## Data provided
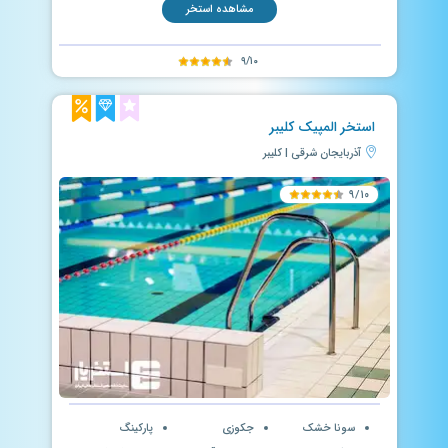
مشاهده استخر
۹/۱۰
استخر المپیک کلیبر
آذربایجان شرقی | کلیبر
۹/۱۰
سونا خشک
جکوزی
پارکینگ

## Action item
Write the lines above as a JSON list of strings with one string per line, skipping any blank lines and leaving the pictures out.

## Finished exercise
[
  "مشاهده استخر",
  "۹/۱۰",
  "استخر المپیک کلیبر",
  "آذربایجان شرقی | کلیبر",
  "۹/۱۰",
  "سونا خشک",
  "جکوزی",
  "پارکینگ"
]